Shelley McKinley, responsable juridique de GitHub, filiale de Microsoft, affirme qu'il s'agit d'un "développement positif pour l'innovation ouverte et les développeurs qui travaillent à la résolution de certains des problèmes les plus urgents de la société". Blake Brannon, directeur de la stratégie de la plateforme de confidentialité des données OneTrust, a déclaré que les entreprises d'IA les plus matures établissaient des lignes directrices en matière de protection de la vie privée en conformité avec des lois telles que le RGPD et en prévision de politiques plus strictes. Selon lui, la loi n'apporte pas de changement significatif.
Il a ajouté qu'en fonction de l'entreprise, la loi sur l'IA est "une goutte d'eau supplémentaire" par rapport aux stratégies déjà en place. Toutefois, et comme souligné plus haut, la mise en œuvre de loi pourrait s'avérer compliquée pour les entreprises. Mark Ferguson, expert en politiques publiques au sein du cabinet d'avocats Pinsent Masons, a déclaré que l'adoption de la loi sur l'IA n'était qu'un début. Ferguson a ajouté que les entreprises devront travailler en étroite collaboration avec les législateurs pour comprendre comment elle sera mise en œuvre à mesure que la technologie, qui évolue rapidement, continue d'évoluer.

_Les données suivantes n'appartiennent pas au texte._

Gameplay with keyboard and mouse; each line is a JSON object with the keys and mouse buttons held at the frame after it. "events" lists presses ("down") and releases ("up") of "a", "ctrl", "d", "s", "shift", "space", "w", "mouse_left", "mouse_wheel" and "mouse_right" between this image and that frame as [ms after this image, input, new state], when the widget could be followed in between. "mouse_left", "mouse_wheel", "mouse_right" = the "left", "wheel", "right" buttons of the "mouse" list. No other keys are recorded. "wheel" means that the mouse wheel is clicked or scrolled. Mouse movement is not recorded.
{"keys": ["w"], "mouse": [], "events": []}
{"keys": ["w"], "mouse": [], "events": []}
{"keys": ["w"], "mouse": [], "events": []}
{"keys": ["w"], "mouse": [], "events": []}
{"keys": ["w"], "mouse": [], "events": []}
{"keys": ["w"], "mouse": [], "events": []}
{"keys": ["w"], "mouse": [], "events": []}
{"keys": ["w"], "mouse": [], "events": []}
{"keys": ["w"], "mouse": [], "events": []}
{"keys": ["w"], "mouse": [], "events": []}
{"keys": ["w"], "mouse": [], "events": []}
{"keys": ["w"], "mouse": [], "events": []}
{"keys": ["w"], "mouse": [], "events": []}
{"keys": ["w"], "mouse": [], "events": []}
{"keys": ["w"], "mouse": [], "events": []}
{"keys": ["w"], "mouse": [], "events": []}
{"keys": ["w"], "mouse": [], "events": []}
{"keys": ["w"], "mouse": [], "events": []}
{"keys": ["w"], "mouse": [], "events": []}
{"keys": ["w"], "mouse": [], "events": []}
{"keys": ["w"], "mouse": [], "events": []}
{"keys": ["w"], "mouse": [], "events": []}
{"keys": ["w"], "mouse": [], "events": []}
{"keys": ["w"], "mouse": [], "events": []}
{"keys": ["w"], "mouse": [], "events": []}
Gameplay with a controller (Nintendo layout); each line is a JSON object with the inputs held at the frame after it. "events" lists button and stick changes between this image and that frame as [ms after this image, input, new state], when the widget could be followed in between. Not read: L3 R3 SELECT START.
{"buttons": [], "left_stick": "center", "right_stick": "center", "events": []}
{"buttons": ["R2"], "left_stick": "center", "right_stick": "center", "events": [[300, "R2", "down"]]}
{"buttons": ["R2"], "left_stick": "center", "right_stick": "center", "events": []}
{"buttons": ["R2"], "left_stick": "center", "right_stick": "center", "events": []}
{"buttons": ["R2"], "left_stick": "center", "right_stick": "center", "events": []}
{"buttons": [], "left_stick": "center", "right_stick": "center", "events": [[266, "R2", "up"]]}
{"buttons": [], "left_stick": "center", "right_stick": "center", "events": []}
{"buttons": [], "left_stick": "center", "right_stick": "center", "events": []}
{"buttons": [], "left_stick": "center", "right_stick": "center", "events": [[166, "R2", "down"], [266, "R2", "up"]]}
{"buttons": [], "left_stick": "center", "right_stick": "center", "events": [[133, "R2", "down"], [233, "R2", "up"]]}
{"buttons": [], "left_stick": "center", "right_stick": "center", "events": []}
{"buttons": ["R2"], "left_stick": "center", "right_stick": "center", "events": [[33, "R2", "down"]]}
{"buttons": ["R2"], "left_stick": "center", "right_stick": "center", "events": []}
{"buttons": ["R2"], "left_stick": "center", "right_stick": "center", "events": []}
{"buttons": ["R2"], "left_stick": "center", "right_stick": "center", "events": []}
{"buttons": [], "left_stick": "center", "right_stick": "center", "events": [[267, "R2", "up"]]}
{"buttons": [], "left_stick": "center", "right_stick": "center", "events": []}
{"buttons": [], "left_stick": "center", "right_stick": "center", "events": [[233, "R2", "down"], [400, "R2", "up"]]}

Les États-Unis n'ont pas réussi à faire décoller la réglementation sur l'IA. La principale mesure prise jusqu'à présent a été le décret de l'administration Biden. Les quelques projets de loi déposés au Sénat ont essentiellement porté sur les contrefaçons profondes et le filigrane, et les forums sur l'IA organisés à huis clos par le sénateur Chuck Schumer (D-NY) n'ont guère apporté d'éclaircissements sur l'orientation du gouvernement en ce qui concerne la gestion de la technologie. En juillet de l'année dernière, la Chine a adopté des lignes directrices pour les entreprises qui souhaitent vendre des services d'IA au public.